- **What you should do**:
Word for word, set down the records and skip each picture.

- **Supplied data**:
- - -

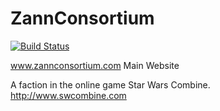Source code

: # ZannConsortium
[![Build Status](https://travis-ci.org/ColterD/ZannConsortium.svg?branch=master)](https://travis-ci.org/ColterD/ZannConsortium)

www.zannconsortium.com Main Website

A faction in the online game Star Wars Combine.  http://www.swcombine.com
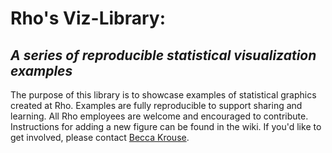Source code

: # Rho's Viz-Library:

## *A series of reproducible statistical visualization examples*

The purpose of this library is to showcase examples of statistical graphics created at Rho.  Examples are fully reproducible to support sharing and learning.  All Rho employees are welcome and encouraged to contribute.  Instructions for adding a new figure can be found in the wiki.  If you'd like to get involved, please contact [Becca Krouse](mailto:rebecca_krouse@rhoworld.com).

- - -

- **Written answer**:
Source code

: # ZannConsortium
[![Build Status](https://travis-ci.org/ColterD/ZannConsortium.svg?branch=master)](https://travis-ci.org/ColterD/ZannConsortium)

www.zannconsortium.com Main Website

A faction in the online game Star Wars Combine.  http://www.swcombine.com
Source code

: # Rho's Viz-Library:

## *A series of reproducible statistical visualization examples*

The purpose of this library is to showcase examples of statistical graphics created at Rho.  Examples are fully reproducible to support sharing and learning.  All Rho employees are welcome and encouraged to contribute.  Instructions for adding a new figure can be found in the wiki.  If you'd like to get involved, please contact [Becca Krouse](mailto:rebecca_krouse@rhoworld.com).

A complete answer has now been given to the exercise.